2. Safely Handle Potential Malware
As previously stated, one of the primary advantages of a virtual machine is its isolation from your primary system. This means you can take security risks you might not normally take.
For example, suppose you want to download a program but are unsure whether the site from which it was obtained is legitimate. Or perhaps you want to put your antivirus to the test without risking infection.
Perhaps you’re bored and want to see what a virus does to an operating system. You could even put theories to the test, such as what happens if you delete System32 in Windows.
Of course, there’s always the possibility that malware will detect that it’s running in a virtual environment and attempt to escape. Even though the risk is low, you should not be careless.

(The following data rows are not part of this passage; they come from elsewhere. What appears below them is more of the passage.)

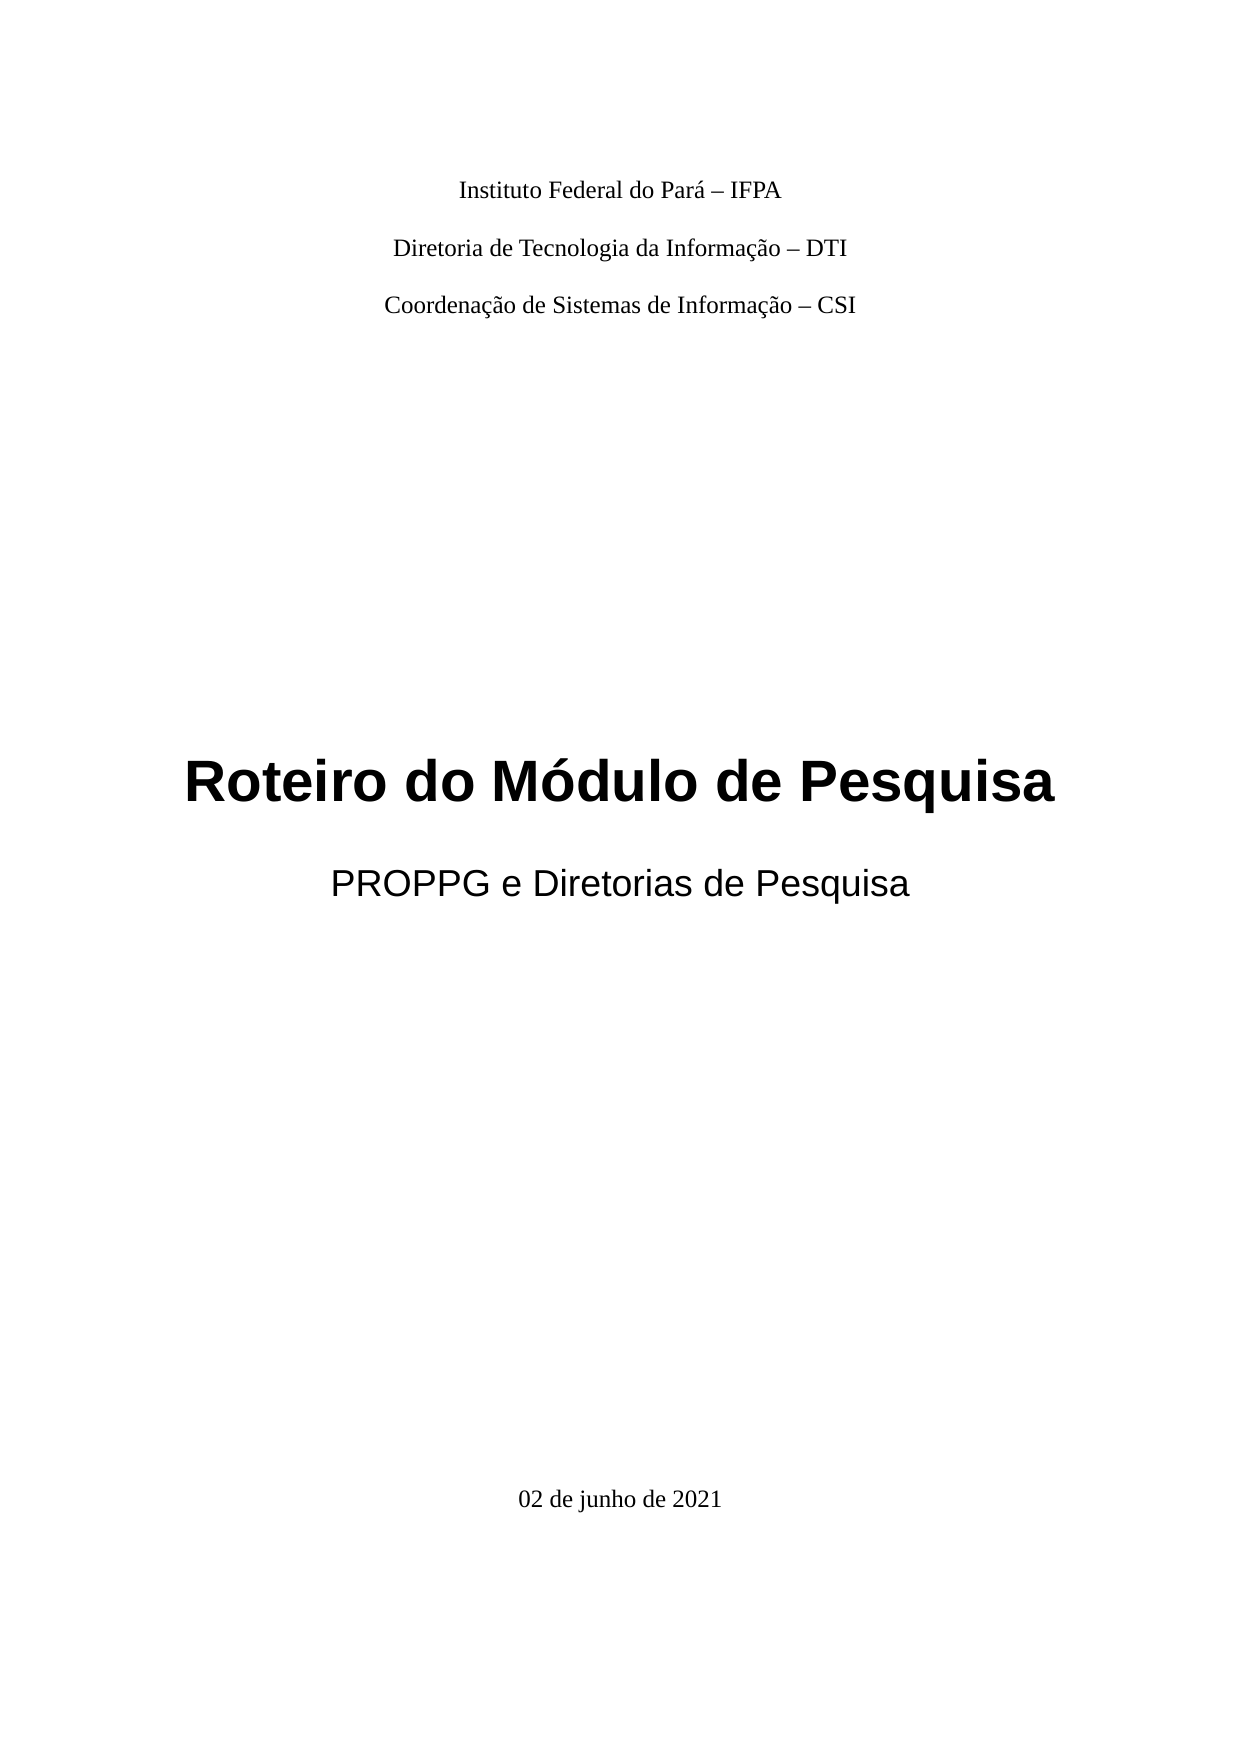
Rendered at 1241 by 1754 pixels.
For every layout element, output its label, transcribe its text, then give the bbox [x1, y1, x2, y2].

text Coordenação de Sistemas de Informação – CSI [118, 291, 1122, 319]
text Diretoria de Tecnologia da Informação – DTI [118, 233, 1122, 262]
subtitle PROPPG e Diretorias de Pesquisa [118, 861, 1122, 904]
text 02 de junho de 2021 [118, 1484, 1122, 1513]
text Instituto Federal do Pará – IFPA [118, 176, 1122, 204]
title Roteiro do Módulo de Pesquisa [118, 747, 1122, 814]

3. Develop Software for Alternative Platforms
Another important application for virtual machines is to streamline the testing of apps and websites across multiple platforms.
Assume you’re creating a game that will run on both desktop and mobile platforms. You can test the various versions on your computer by using emulation. Instead of transferring installer files between your phone and other test computers, you can simply emulate them.
Compiling to other executable types is also possible with virtualization. Even if you use a cross-platform framework, you may be limited to compiling APP files on Mac and EXE files on Windows. Virtualization eliminates the need for dual-booting for each build.
Emulation isn’t always a good enough substitute for running apps on real hardware. However, for many uses, emulation is a simple way to gain access to other operating systems.
Virtual machines can help many businesses save time and money. Businesses can be more flexible, create mobile workforces, and virtualize work environments with it. Virtual machines are becoming increasingly popular in businesses due to their ease of use for both end users and IT professionals.